» WORK INSTRUCTIONS: Keep images out and repeat all data exactly.

"""

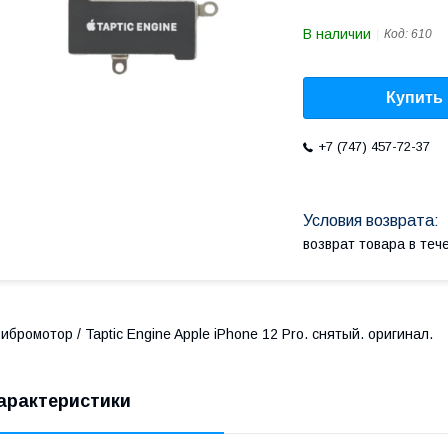
В наличии
Код:
610
Купить
+7 (747) 457-72-37
возврат товара в те
ибромотор / Taptic Engine Apple iPhone 12 Pro. снятый. оригинал.
арактеристики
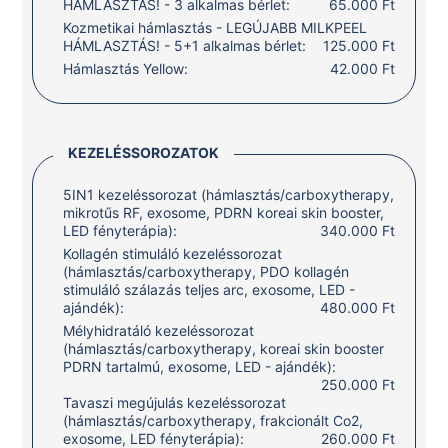
HÁMLASZTÁS! - 3 alkalmas bérlet:
65.000 Ft
Kozmetikai hámlasztás - LEGÚJABB MILKPEEL
HÁMLASZTÁS! - 5+1 alkalmas bérlet:
125.000 Ft
Hámlasztás Yellow:
42.000 Ft
KEZELÉSSOROZATOK
5IN1 kezeléssorozat (hámlasztás/carboxytherapy,
mikrotűs RF, exosome, PDRN koreai skin booster,
LED fényterápia):
340.000 Ft
Kollagén stimuláló kezeléssorozat
(hámlasztás/carboxytherapy, PDO kollagén
stimuláló szálazás teljes arc, exosome, LED -
ajándék):
480.000 Ft
Mélyhidratáló kezeléssorozat
(hámlasztás/carboxytherapy, koreai skin booster
PDRN tartalmú, exosome, LED - ajándék):
250.000 Ft
Tavaszi megújulás kezeléssorozat
(hámlasztás/carboxytherapy, frakcionált Co2,
exosome, LED fényterápia):
260.000 Ft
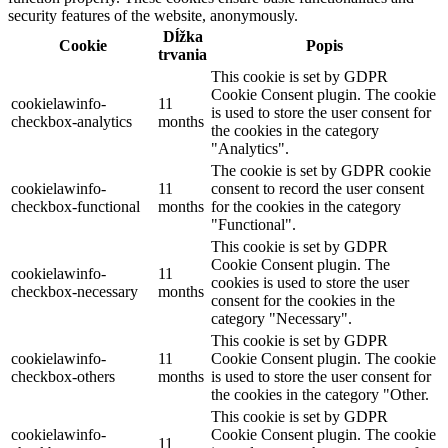
security features of the website, anonymously.
Dĺžka
Cookie
Popis
trvania
This cookie is set by GDPR
Cookie Consent plugin. The cookie
cookielawinfo-
11
is used to store the user consent for
checkbox-analytics
months
the cookies in the category
"Analytics".
The cookie is set by GDPR cookie
cookielawinfo-
11
consent to record the user consent
checkbox-functional
months
for the cookies in the category
"Functional".
This cookie is set by GDPR
Cookie Consent plugin. The
cookielawinfo-
11
cookies is used to store the user
checkbox-necessary
months
consent for the cookies in the
category "Necessary".
This cookie is set by GDPR
cookielawinfo-
11
Cookie Consent plugin. The cookie
checkbox-others
months
is used to store the user consent for
the cookies in the category "Other.
This cookie is set by GDPR
cookielawinfo-
Cookie Consent plugin. The cookie
11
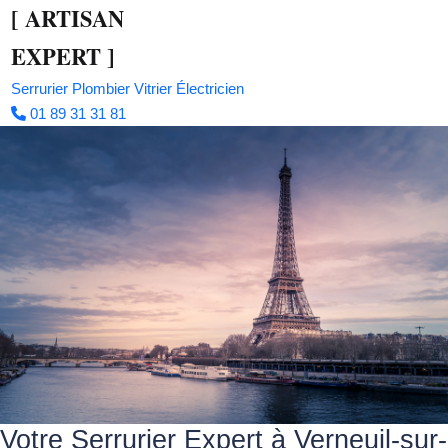
[
ARTISAN
EXPERT
]
Serrurier
Plombier
Vitrier
Électricien
01 89 31 31 81
Votre Serrurier Expert à Verneuil-sur-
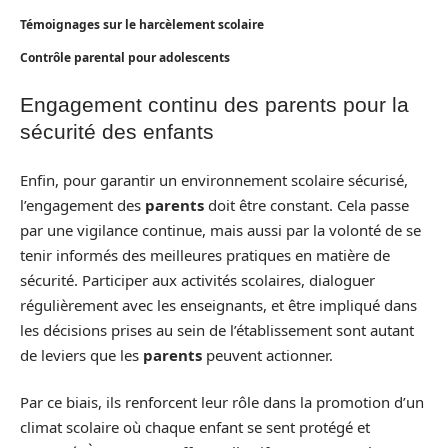
Témoignages sur le harcèlement scolaire
Contrôle parental pour adolescents
Engagement continu des parents pour la
sécurité des enfants
Enfin, pour garantir un environnement scolaire sécurisé,
l’engagement des
parents
doit être constant. Cela passe
par une vigilance continue, mais aussi par la volonté de se
tenir informés des meilleures pratiques en matière de
sécurité. Participer aux activités scolaires, dialoguer
régulièrement avec les enseignants, et être impliqué dans
les décisions prises au sein de l’établissement sont autant
de leviers que les
parents
peuvent actionner.
Par ce biais, ils renforcent leur rôle dans la promotion d’un
climat scolaire où chaque enfant se sent protégé et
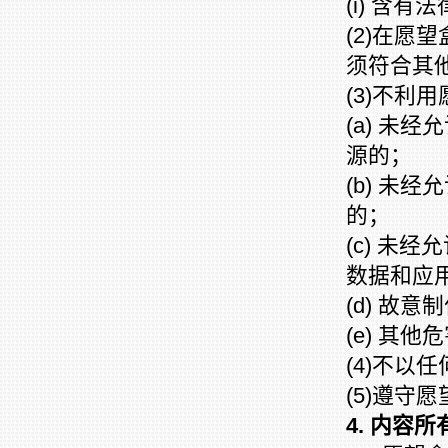
(i) 含
(2)在
须符合其
(3)不利
(a) 未
源的；
(b) 未
的；
(c) 未
数据和应
(d) 故
(e) 其
(4)不以
(5)遵守
4. 内容所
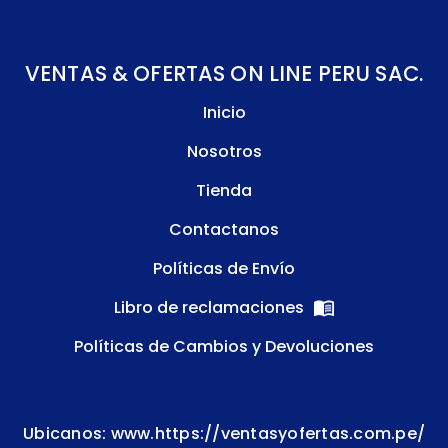
VENTAS & OFERTAS ON LINE PERU SAC.
Inicio
Nosotros
Tienda
Contactanos
Políticas de Envío
Libro de reclamaciones
Políticas de Cambios y Devoluciones
Ubicanos: www.https://ventasyofertas.com.pe/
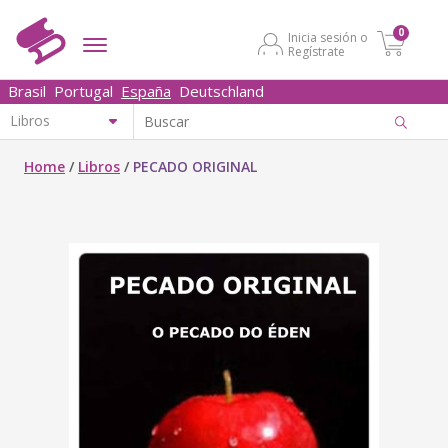
0
Inicia sesión o
Regístrate
Brasil
Portugal
España
Deutschland
Home
/
Libros
/
PECADO ORIGINAL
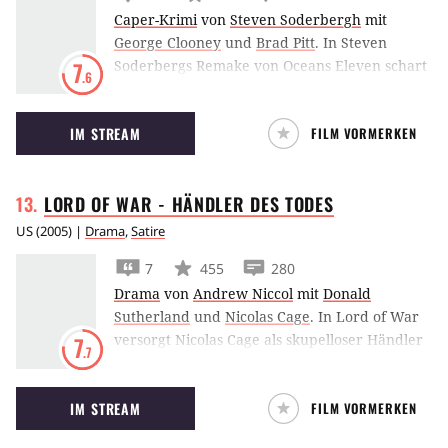
Caper-Krimi
von
Steven Soderbergh
mit
George Clooney
und
Brad Pitt
.
In Steven
Soderbergs Remake von Oceans Eleven schart
7
.6
George Clooney zehn weitere Hollywoodstars
um sich, um ein Casino in Las Vegas
IM STREAM
FILM VORMERKEN
auszurauben.
LORD OF WAR - HÄNDLER DES
TODES
US
(
2005
) |
Drama
,
Satire
7
455
280
Drama
von
Andrew Niccol
mit
Donald
Sutherland
und
Nicolas Cage
.
In Lord of War
versorgt Nicolas Cage als skupelloser Händler
7
.7
Krisengebiete mit Waffen – und Ethan Hawke
will ihm als Interpol-Agent das Handwerk
IM STREAM
FILM VORMERKEN
legen.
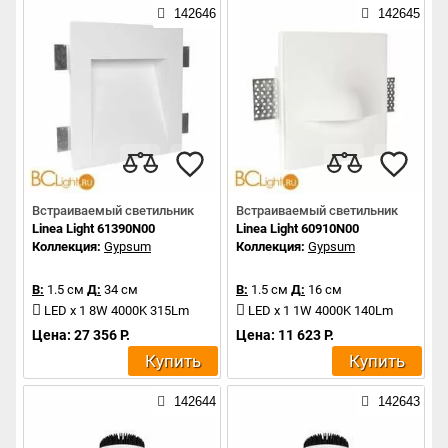
142646
142645
Встраиваемый светильник
Встраиваемый светильник
Linea Light 61390N00
Linea Light 60910N00
Коллекция:
Gypsum
Коллекция:
Gypsum
В:
1.5 см
Д:
34 см
В:
1.5 см
Д:
16 см
LED x 1 8W 4000K 315Lm
LED x 1 1W 4000K 140Lm
Цена: 27 356 Р.
Цена: 11 623 Р.
Купить
Купить
142644
142643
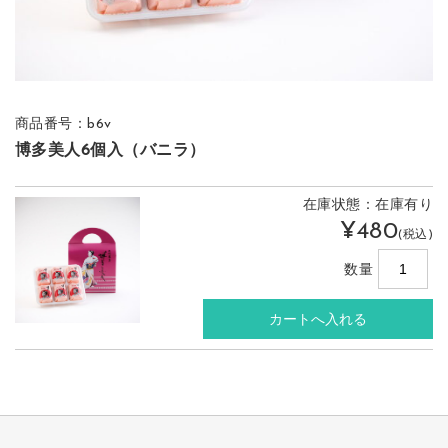
商品番号：b6v
博多美人6個入（バニラ）
在庫状態：在庫有り
¥480
(税込)
数量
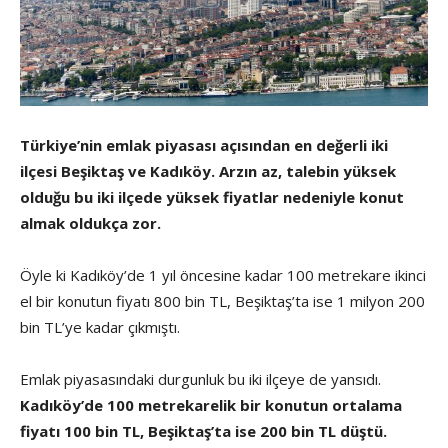
Türkiye’nin emlak piyasası açısından en değerli iki
ilçesi Beşiktaş ve Kadıköy. Arzın az, talebin yüksek
olduğu bu iki ilçede yüksek fiyatlar nedeniyle konut
almak oldukça zor.
Öyle ki Kadıköy’de 1 yıl öncesine kadar 100 metrekare ikinci
el bir konutun fiyatı 800 bin TL, Beşiktaş’ta ise 1 milyon 200
bin TL’ye kadar çıkmıştı.
Emlak piyasasındaki durgunluk bu iki ilçeye de yansıdı.
Kadıköy’de 100 metrekarelik bir konutun ortalama
fiyatı 100 bin TL, Beşiktaş’ta ise 200 bin TL düştü.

"""

» TASK RESULT:
В наличии
Код:
610
Купить
+7 (747) 457-72-37
возврат товара в те
ибромотор / Taptic Engine Apple iPhone 12 Pro. снятый. оригинал.
арактеристики
HÁMLASZTÁS! - 3 alkalmas bérlet:
65.000 Ft
Kozmetikai hámlasztás - LEGÚJABB MILKPEEL
HÁMLASZTÁS! - 5+1 alkalmas bérlet:
125.000 Ft
Hámlasztás Yellow:
42.000 Ft
KEZELÉSSOROZATOK
5IN1 kezeléssorozat (hámlasztás/carboxytherapy,
mikrotűs RF, exosome, PDRN koreai skin booster,
LED fényterápia):
340.000 Ft
Kollagén stimuláló kezeléssorozat
(hámlasztás/carboxytherapy, PDO kollagén
stimuláló szálazás teljes arc, exosome, LED -
ajándék):
480.000 Ft
Mélyhidratáló kezeléssorozat
(hámlasztás/carboxytherapy, koreai skin booster
PDRN tartalmú, exosome, LED - ajándék):
250.000 Ft
Tavaszi megújulás kezeléssorozat
(hámlasztás/carboxytherapy, frakcionált Co2,
exosome, LED fényterápia):
260.000 Ft
security features of the website, anonymously.
Dĺžka
Cookie
Popis
trvania
This cookie is set by GDPR
Cookie Consent plugin. The cookie
cookielawinfo-
11
is used to store the user consent for
checkbox-analytics
months
the cookies in the category
"Analytics".
The cookie is set by GDPR cookie
cookielawinfo-
11
consent to record the user consent
checkbox-functional
months
for the cookies in the category
"Functional".
This cookie is set by GDPR
Cookie Consent plugin. The
cookielawinfo-
11
cookies is used to store the user
checkbox-necessary
months
consent for the cookies in the
category "Necessary".
This cookie is set by GDPR
cookielawinfo-
11
Cookie Consent plugin. The cookie
checkbox-others
months
is used to store the user consent for
the cookies in the category "Other.
This cookie is set by GDPR
cookielawinfo-
Cookie Consent plugin. The cookie
11
[
ARTISAN
EXPERT
]
Serrurier
Plombier
Vitrier
Électricien
01 89 31 31 81
Votre Serrurier Expert à Verneuil-sur-
Témoignages sur le harcèlement scolaire
Contrôle parental pour adolescents
Engagement continu des parents pour la
sécurité des enfants
Enfin, pour garantir un environnement scolaire sécurisé,
l’engagement des
parents
doit être constant. Cela passe
par une vigilance continue, mais aussi par la volonté de se
tenir informés des meilleures pratiques en matière de
sécurité. Participer aux activités scolaires, dialoguer
régulièrement avec les enseignants, et être impliqué dans
les décisions prises au sein de l’établissement sont autant
de leviers que les
parents
peuvent actionner.
Par ce biais, ils renforcent leur rôle dans la promotion d’un
climat scolaire où chaque enfant se sent protégé et
(i) 含
(2)在
须符合其
(3)不利
(a) 未
源的；
(b) 未
的；
(c) 未
数据和应
(d) 故
(e) 其
(4)不以
(5)遵守
4. 内容所
VENTAS & OFERTAS ON LINE PERU SAC.
Inicio
Nosotros
Tienda
Contactanos
Políticas de Envío
Libro de reclamaciones
Políticas de Cambios y Devoluciones
Ubicanos: www.https://ventasyofertas.com.pe/
0
Inicia sesión o
Regístrate
Brasil
Portugal
España
Deutschland
Home
/
Libros
/
PECADO ORIGINAL
Caper-Krimi
von
Steven Soderbergh
mit
George Clooney
und
Brad Pitt
.
In Steven
Soderbergs Remake von Oceans Eleven schart
7
.6
George Clooney zehn weitere Hollywoodstars
um sich, um ein Casino in Las Vegas
IM STREAM
FILM VORMERKEN
auszurauben.
LORD OF WAR - HÄNDLER DES
TODES
US
(
2005
) |
Drama
,
Satire
7
455
280
Drama
von
Andrew Niccol
mit
Donald
Sutherland
und
Nicolas Cage
.
In Lord of War
versorgt Nicolas Cage als skupelloser Händler
7
.7
Krisengebiete mit Waffen – und Ethan Hawke
will ihm als Interpol-Agent das Handwerk
IM STREAM
FILM VORMERKEN
legen.
142646
142645
Встраиваемый светильник
Встраиваемый светильник
Linea Light 61390N00
Linea Light 60910N00
Коллекция:
Gypsum
Коллекция:
Gypsum
В:
1.5 см
Д:
34 см
В:
1.5 см
Д:
16 см
LED x 1 8W 4000K 315Lm
LED x 1 1W 4000K 140Lm
Цена: 27 356 Р.
Цена: 11 623 Р.
Купить
Купить
142644
142643
商品番号：b6v
博多美人6個入（バニラ）
在庫状態：在庫有り
¥480
(税込)
数量
Türkiye’nin emlak piyasası açısından en değerli iki
ilçesi Beşiktaş ve Kadıköy. Arzın az, talebin yüksek
olduğu bu iki ilçede yüksek fiyatlar nedeniyle konut
almak oldukça zor.
Öyle ki Kadıköy’de 1 yıl öncesine kadar 100 metrekare ikinci
el bir konutun fiyatı 800 bin TL, Beşiktaş’ta ise 1 milyon 200
bin TL’ye kadar çıkmıştı.
Emlak piyasasındaki durgunluk bu iki ilçeye de yansıdı.
Kadıköy’de 100 metrekarelik bir konutun ortalama
fiyatı 100 bin TL, Beşiktaş’ta ise 200 bin TL düştü.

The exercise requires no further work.